Es el tiempo del Amor fraterno. Ha comenzado la cuenta atrás del periodo más intimista del año. Y la Nochebuena es la estrella de estas fiestas en las que todos los sentimientos cobran una intensidad especial y sutil. A muchos se les enciende el corazón de ternura y amor con la familia y con los semejantes. Pero para otros comienza un calvario insufrible de unos días donde es obligatorio ser feliz, porque todo el mundo ha de serlo; aun cuando a ellos les duela la soledad, la pérdida de alguien muy querido o, sencillamente, la vida.
Estos días son muy especiales. Es natural: nos graban a fuego la Navidad durante la infancia y es el referente de lo mejor que hay en el corazón humano. Sin embargo, ¿cómo entender que esta bondad acabe el siete de enero? ¿Por qué el mundo sigue igual después de las fiestas? ¿Es que no ha cambiado nada? Todo vuelve a ser igual, la vida sigue igual, nosotros seguimos igual, yo sigo igual.
¿Qué pasa entonces en Navidad, que toca fibras tan sensibles del alma, para gozar o para sufrir, pero que no cambia nada y sólo dura apenas dos semanas?
El nacimiento de Jesús, lo sabe todo el mundo, no sucedió en estas fechas invernales; mucho menos el 25 de diciembre. El origen de la Navidad es pagano a más no poder, sustituyendo las celebraciones derivadas del solsticio de invierno, desplazando a Mitra, el sol invicto sobre las tinieblas que aterrorizan a nuestra especie. Y desplazando las escandalosas y bullangueras Saturnalia romanas. Hemos sustituido el mítico triunfo sobre la oscuridad por un nuevo culto solar: el Niño Jesús, que, como otras divinidades paganas, nació de madre virgen en una cueva, calentado por una mula y un buey. Y hemos absorbido los excesos de las Saturnales dentro del consumismo desenfrenado y obsceno de la Navidad. En realidad, parece que hemos cambiado poco.

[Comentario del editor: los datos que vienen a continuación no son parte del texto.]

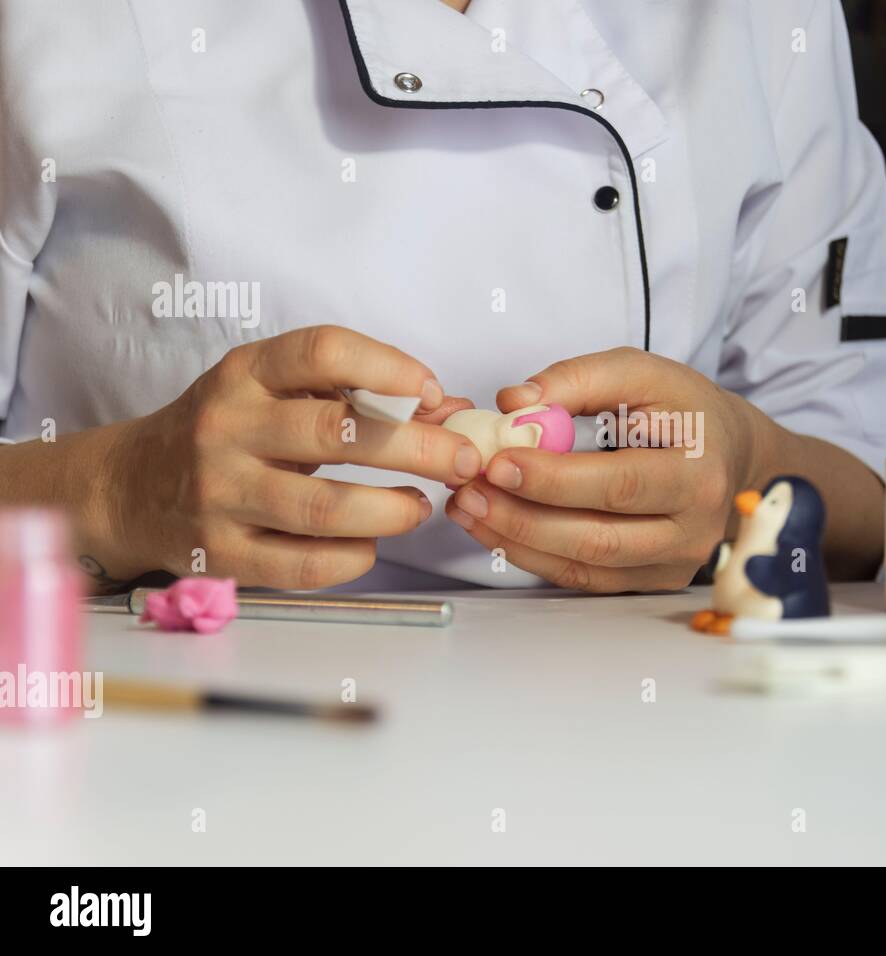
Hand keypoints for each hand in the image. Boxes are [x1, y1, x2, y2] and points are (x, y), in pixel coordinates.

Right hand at [96, 326, 480, 587]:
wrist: (133, 486)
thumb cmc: (231, 431)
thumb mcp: (278, 393)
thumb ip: (361, 396)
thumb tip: (454, 412)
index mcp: (246, 373)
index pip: (322, 352)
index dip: (387, 367)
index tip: (433, 390)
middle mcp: (228, 427)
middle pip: (338, 433)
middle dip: (417, 448)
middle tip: (464, 461)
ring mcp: (219, 492)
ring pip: (323, 507)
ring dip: (390, 510)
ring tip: (421, 506)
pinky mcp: (218, 551)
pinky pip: (300, 562)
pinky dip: (351, 557)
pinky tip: (373, 545)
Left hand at [445, 347, 761, 591]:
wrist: (730, 455)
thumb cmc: (683, 411)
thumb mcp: (643, 372)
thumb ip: (578, 378)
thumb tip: (514, 403)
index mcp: (698, 471)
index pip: (620, 484)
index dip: (554, 480)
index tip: (498, 461)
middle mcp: (693, 528)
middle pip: (599, 537)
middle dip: (524, 517)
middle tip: (471, 492)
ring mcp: (674, 563)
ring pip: (585, 565)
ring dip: (518, 540)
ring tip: (469, 507)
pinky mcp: (651, 581)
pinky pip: (584, 578)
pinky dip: (533, 556)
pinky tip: (495, 528)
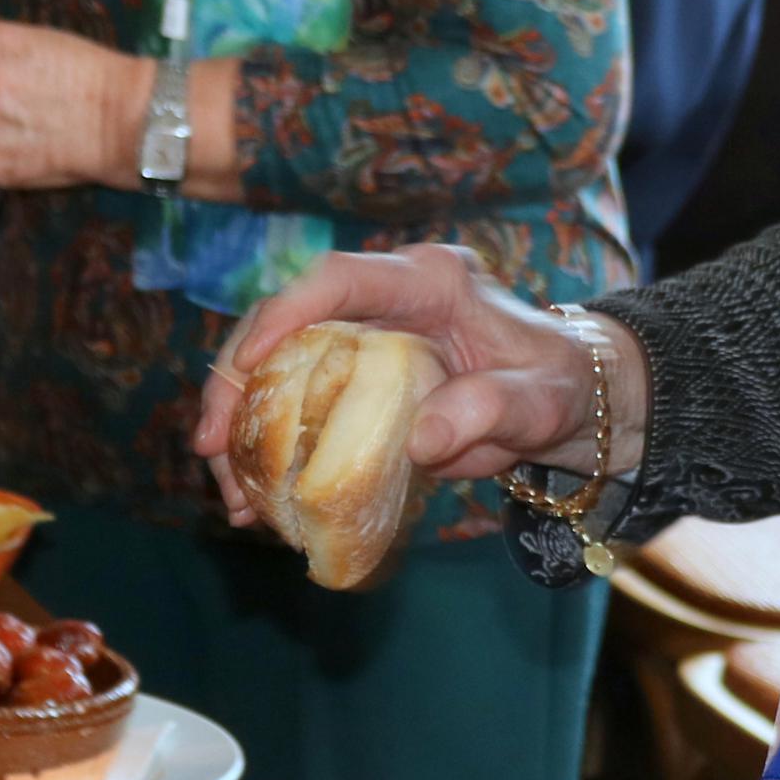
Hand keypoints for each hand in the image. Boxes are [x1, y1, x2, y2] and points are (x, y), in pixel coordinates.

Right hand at [188, 244, 640, 523]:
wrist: (569, 401)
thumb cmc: (559, 386)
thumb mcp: (538, 401)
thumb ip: (489, 410)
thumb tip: (423, 440)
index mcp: (430, 279)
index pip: (343, 278)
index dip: (288, 313)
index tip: (249, 365)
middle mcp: (385, 298)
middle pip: (287, 322)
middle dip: (237, 381)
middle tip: (210, 444)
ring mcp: (364, 335)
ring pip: (278, 367)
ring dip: (242, 426)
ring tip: (228, 492)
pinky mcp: (354, 378)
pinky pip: (296, 406)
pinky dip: (270, 451)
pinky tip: (255, 501)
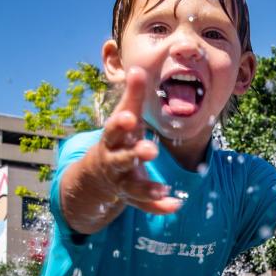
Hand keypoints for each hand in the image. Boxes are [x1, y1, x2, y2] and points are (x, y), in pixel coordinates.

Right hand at [94, 67, 180, 214]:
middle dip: (135, 155)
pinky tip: (176, 204)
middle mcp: (114, 162)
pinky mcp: (132, 197)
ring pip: (133, 187)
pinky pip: (145, 205)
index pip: (113, 130)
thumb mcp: (124, 117)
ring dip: (147, 188)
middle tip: (150, 150)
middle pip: (121, 159)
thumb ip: (132, 97)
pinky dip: (159, 207)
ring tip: (163, 189)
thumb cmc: (118, 137)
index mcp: (112, 140)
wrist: (98, 173)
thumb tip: (138, 68)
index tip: (130, 118)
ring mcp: (122, 182)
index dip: (120, 124)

Las tinieblas se nos hacen insoportables. No podemos con la oscuridad, ni siquiera simbólicamente. El acortamiento de los días nos encoge el corazón (mucho más lo hizo en épocas pretéritas). El miedo del ser humano cuando cae la tarde es ancestral. ¿Cómo no vamos a celebrar que los días ya no se acortan más, que empiezan a aumentar, que la Luz ha vencido? ¿Cómo no vamos a festejar que la muerte se ha apartado y que seguimos vivos, un año más? Y sofocamos el miedo que hemos pasado entre celebraciones, comidas y consumo. Paradójicamente, en nombre del Niño Dios nos hartaremos de comer y de beber, para olvidar que todo va a seguir igual; y nos emborracharemos para no recordar que las tinieblas del hambre, del dolor, de la miseria y de la injusticia siguen saqueando el mundo. Pero, qué más da, nosotros y los nuestros seguimos aquí, a salvo; y nuestro Dios-Sol, nuestro Redentor Jesús, ha nacido para eso; ya nos ocuparemos de Él en primavera.
Los símbolos no son desdeñables. Tenemos miedos ancestrales y miedos actuales que aplacar. El mundo seguirá como sigue, pero aquí estamos; y tranquilos, que el sol sigue saliendo todos los días, la noche no ha vencido y todo está bien. Un año más. Y mientras tanto, comamos y bebamos hasta hartarnos, y obsequiémonos unos a otros para demostrarnos que el bien existe, que somos buenos por naturaleza y que todo tiene un orden y un sentido (al menos, estos días). No pensemos. Simplemente, hagamos como que nos lo creemos, y dejémoslo estar.
Pobre Niño Jesús. Pobres de nosotros. Quizás sería mejor que, definitivamente, dejáramos estas fiestas para los niños. O para quienes quieran regresar al mundo de los niños. O a lo mejor es que todos necesitamos regresar a la inocencia de la niñez durante estos días.
Espero que en Nochebuena no me visiten tres espíritus por pensar estas cosas.